- [Text]:
* * *

The New Road


The new road is really not new at all. It’s old. Full of pot holes and cracks like an old, weathered face, the result of many long, cold winters. But part of it has been resurfaced. A facelift.

The new road heads east to a large lake best known for fishing – muskellunge, pike, bass, and perch. And it heads to the only real hill in the immediate area. A short hill – 500-750 meters at most. And relatively steep. Maybe a 10% grade. It’s perfect for fast, repeat climbs.

I head out to the new road during the week. It is remote, rural and has no traffic. I may pass a local farmer in his truck or tractor. Otherwise, it’s just me except for grazing cattle. The road cuts across part of the lake leading to the hill, providing scenic views along the way. This morning I headed to the new road with Chas. It was supposed to be a recovery ride following yesterday’s long, fast ride with Lou.

Chas: “You think I’m slow.”

It started slow, but I was feeling good. Full of energy. And again, there was no wind. Perhaps it was the new surface. I don’t know. It is perfectly smooth, inviting, and impossible to resist. By the time I reached the hill, I was warmed up and attacked it with all my might. By the time I reached the top, my heart was pounding in my chest and I was gasping for breath.

Chas: “You see. I’m fast. And, I can climb.”

This was not a recovery ride.

Lou: “We could have done the ride faster. Climbed that hill without getting your heart rate up so high. Chas is heavy. You have to work harder with him. Take me next time”

I don’t do recovery. I ride hard. Or rest. That’s the new road for me. I may do a longer warmup. I may work harder some days. I rest when I feel like I need it. But I don’t schedule rest days. I let my body tell me when it needs it. I may have an elevated heart rate in the morning. I may simply not feel like cycling. That’s when I rest. That may be once a week. Maybe every two. Sometimes longer.

Chas: “That’s why you have Lou and I. You ride differently with each of us. You go faster with Lou (or at least you think you do), and you ride longer distances with me. I’m more comfortable. Like a comfy chair. Lou is your middle age sports car, and I’m your best friend that doesn’t care if we ride slow or fast.”

Lou: “I like that. A Porsche. No. A Lamborghini. That’s me.”

I vary my rides. Vary the terrain. Cycle in all weather conditions. Hot. Cold. Wet. Wind. It doesn’t matter. Riding every day keeps it interesting. Challenging.

There’s no time for recovery. That’s what sleep and proper nutrition are for. I’ve learned in recent years how important they are, and that if managed carefully they dramatically reduce recovery time enabling athletes to trainer harder, and more frequently.

* * *

- [Problems to solve]:
1. According to the text about the new road, what is the lake best known for?
2. Pick up the text about the new road where it stops and keep writing it.
You won't need the data that comes next.

- [Supplied material]:
* * *

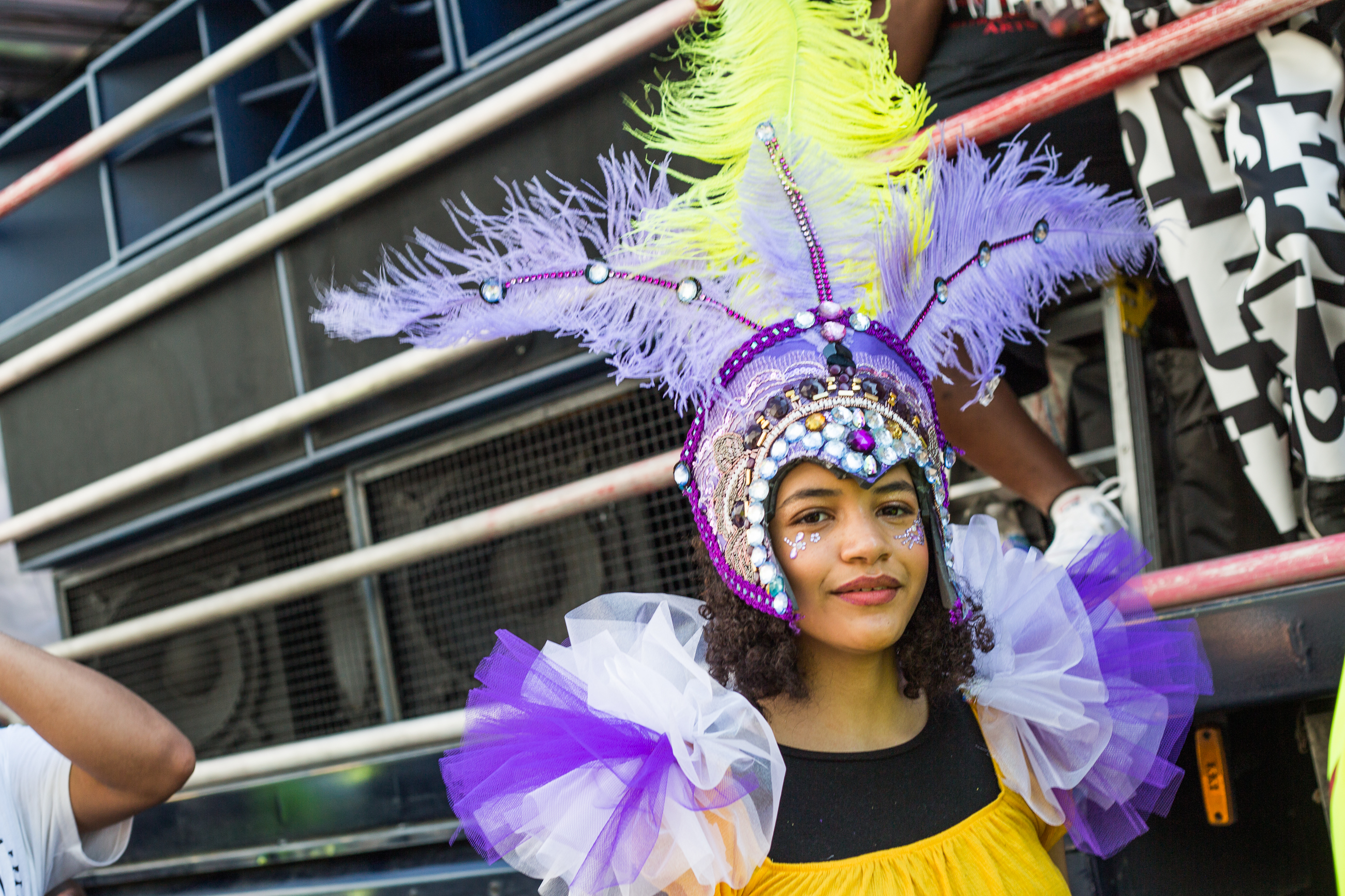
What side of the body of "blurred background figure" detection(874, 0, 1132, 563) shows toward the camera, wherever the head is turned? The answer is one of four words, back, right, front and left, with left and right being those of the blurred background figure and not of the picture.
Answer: front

* * *

- [Solved problems]:
1. Fishing: muskellunge, pike, bass, and perch.

2.
I’m no athlete but I would rather cycle than not. You see, I am like the new road. Parts of me are old, and can’t be refitted. And parts have been resurfaced. My technique has improved – in the wind, climbing, descending, shifting, and on the drops – and I pay more attention to nutrition. I eat to recover and fuel my rides.

Chas: “I’m like the new road too. My body is old but I have new parts. I’ve been resurfaced.”


What I am going to do about it …

I have been remiss. I have not written a post for a week.

For one thing, I am not nearly as inspired when I am not out on the bike. This colder, wetter weather keeps me inside on the spinning bike most days. And, I have been busy starting a work related blog. You can see I am not cycling enough.

I was disappointed not to have lost weight last week. It felt like I might have. I exercised more and, harder than in previous weeks. And, my diet didn’t change. You would think that would result in weight loss.

What am I going to do about it?

I need to make some changes. Shake things up.

One thing I have noticed, I workout in the afternoon this time of year and arrive home several hours before dinner. And, when I get home, I am hungry. So, I eat. I have a healthy snack. Hmmm. I didn’t realize I was doing this. Extra calories. In the warmer weather, I cycle more and arrive home shortly before meal time.

Maybe these extra pre-dinner calories are enough to keep the weight on. This is something to change.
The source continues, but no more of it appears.